Pour qu’une telle transformation s’opère, des investissements considérables sont nécessaires et un soutien doit être apporté tant aux startups, pour le développement de nouvelles solutions, qu’aux industriels pour l’adaptation de leurs infrastructures et de leur logistique.

Transformer, oui ! Mais qui va payer l’addition ?

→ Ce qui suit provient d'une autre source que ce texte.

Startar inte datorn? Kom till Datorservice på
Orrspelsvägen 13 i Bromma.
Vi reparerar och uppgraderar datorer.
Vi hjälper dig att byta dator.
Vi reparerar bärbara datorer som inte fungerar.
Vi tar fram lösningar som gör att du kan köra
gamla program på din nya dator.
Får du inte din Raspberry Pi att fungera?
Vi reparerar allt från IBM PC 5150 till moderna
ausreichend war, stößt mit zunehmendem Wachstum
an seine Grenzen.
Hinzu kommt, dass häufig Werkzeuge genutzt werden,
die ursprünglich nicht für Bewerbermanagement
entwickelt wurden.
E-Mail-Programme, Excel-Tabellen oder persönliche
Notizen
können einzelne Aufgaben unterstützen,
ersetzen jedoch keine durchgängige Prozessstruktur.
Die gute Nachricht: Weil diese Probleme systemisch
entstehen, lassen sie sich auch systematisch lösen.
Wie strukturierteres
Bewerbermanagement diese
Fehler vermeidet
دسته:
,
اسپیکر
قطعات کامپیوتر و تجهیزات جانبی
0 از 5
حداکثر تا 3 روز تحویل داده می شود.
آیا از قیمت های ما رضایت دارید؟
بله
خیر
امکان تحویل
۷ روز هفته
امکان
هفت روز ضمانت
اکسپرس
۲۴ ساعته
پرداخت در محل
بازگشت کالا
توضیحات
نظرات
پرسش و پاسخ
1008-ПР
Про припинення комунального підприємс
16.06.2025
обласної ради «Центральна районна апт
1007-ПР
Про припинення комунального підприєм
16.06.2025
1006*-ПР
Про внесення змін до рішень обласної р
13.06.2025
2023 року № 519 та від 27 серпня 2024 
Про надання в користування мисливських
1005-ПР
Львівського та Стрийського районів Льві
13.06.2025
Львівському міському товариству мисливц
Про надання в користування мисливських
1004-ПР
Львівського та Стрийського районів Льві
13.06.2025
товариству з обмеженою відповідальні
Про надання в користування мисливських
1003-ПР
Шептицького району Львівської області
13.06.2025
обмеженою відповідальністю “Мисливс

Cette révolution industrielle n’est qu’à ses prémices et ne fait que commencer à identifier ses besoins. La recherche, le développement et le déploiement de telles solutions requièrent des investissements significatifs. La stratégie d’accélération de « décarbonation de l’industrie » mise en place par l’État a débloqué une enveloppe de 610 millions d’euros pour financer l’innovation et le déploiement de technologies bas carbone. Certains industriels français, comme le Groupe ArcelorMittal, sont engagés aux côtés du gouvernement dans cette démarche : dans le cadre d’un partenariat stratégique avec l’État, ArcelorMittal déploie 1,7 milliard d’investissement pour transformer ses deux principaux sites industriels français (Fos et Dunkerque). Son objectif est de réduire de près de 40 % ses émissions de CO2 en France d’ici 2027, soit 7,8 millions de tonnes annuelles. À l’échelle nationale, cela représente une réduction de 10 % des émissions industrielles de gaz à effet.

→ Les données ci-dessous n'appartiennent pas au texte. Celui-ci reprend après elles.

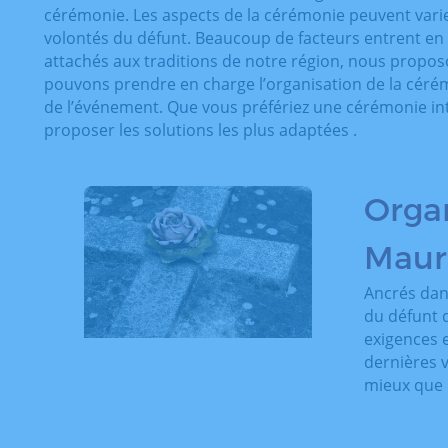
cérémonie. Les aspects de la cérémonie peuvent varier
volontés du défunt. Beaucoup de facteurs entrent en 
attachés aux traditions de notre région, nous propos
pouvons prendre en charge l’organisation de la cérém
de l’événement. Que vous préfériez une cérémonie i
proposer les solutions les plus adaptées .
Organ
Maur
Ancrés da
du défunt d
exigences 
dernières 
mieux que 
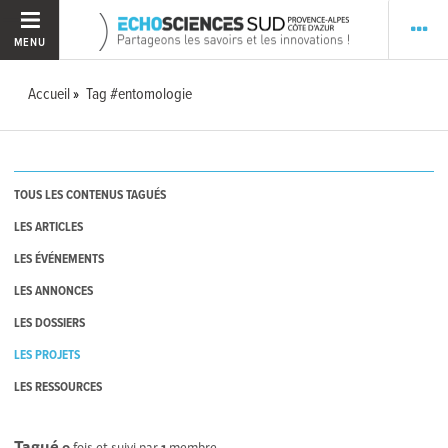
MENU
Accueil
Tag #entomologie
TOUS LES CONTENUS TAGUÉS
LES ARTICLES
LES ÉVÉNEMENTS
LES ANNONCES
LES DOSSIERS
LES PROJETS
LES RESSOURCES
Tagué
0
fois et suivi par
1
membre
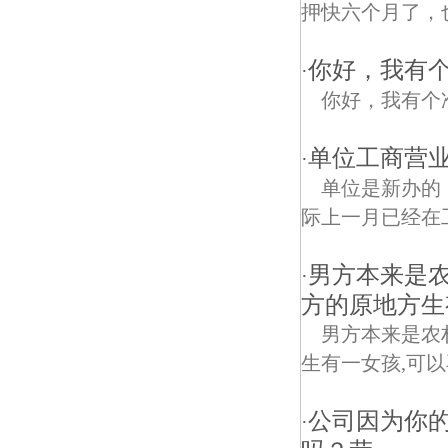
押快六个月了，
你好，我有
·
你好，我有个
单位工商营
·
单位是新办的
际上一月已经在
男方本来是
·
方的原地方生
男方本来是农
生有一女孩,可
公司因为你
·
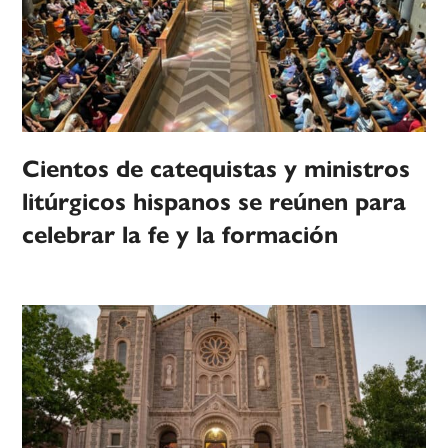
Cientos de catequistas y ministros
litúrgicos hispanos se reúnen para
celebrar la fe y la formación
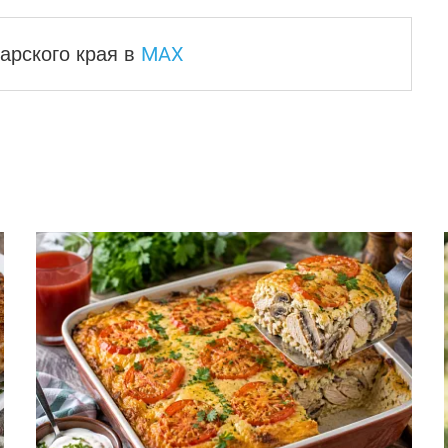
MAX
арского края
в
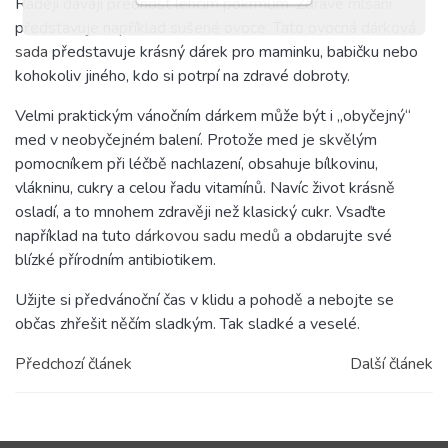
Raději dávají přednost lehčím pokrmům. Zdravé mlsání
představuje například sušené ovoce. Tato ovocná
dárková
sada
představuje krásný dárek pro maminku, babičku nebo
kohokoliv jiného, kdo si potrpí na zdravé dobroty.
Velmi praktickým vánočním dárkem může být i „obyčejný“
med v neobyčejném balení. Protože med je skvělým
pomocníkem při léčbě nachlazení, obsahuje bílkovinu,
vlákninu, cukry a celou řadu vitamínů. Navíc život krásně
osladí, a to mnohem zdravěji než klasický cukr. Vsaďte
například na tuto
dárkovou sadu medů
a obdarujte své
blízké přírodním antibiotikem.
Užijte si předvánoční čas v klidu a pohodě a nebojte se
občas zhřešit něčím sladkým. Tak sladké a veselé.
Předchozí článek
Další článek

À l’instar du secteur de l’énergie qui est aujourd’hui réglementé, notamment pour accompagner la transition vers les énergies renouvelables, celui de la chimie et des matériaux, qui ne peut se passer de carbone, doit, lui aussi, être davantage soutenu. Pour accélérer le développement de solutions durables et « amortir » le surcoût initial, des réglementations comme l’imposition de quotas de produits biosourcés dans des domaines spécifiques pourraient être promus. D’autre part, des mesures plus incitatives comme le crédit d’impôts pour les entreprises mettant en place des technologies et solutions bas carbone pourraient également être une motivation supplémentaire et insuffler le changement.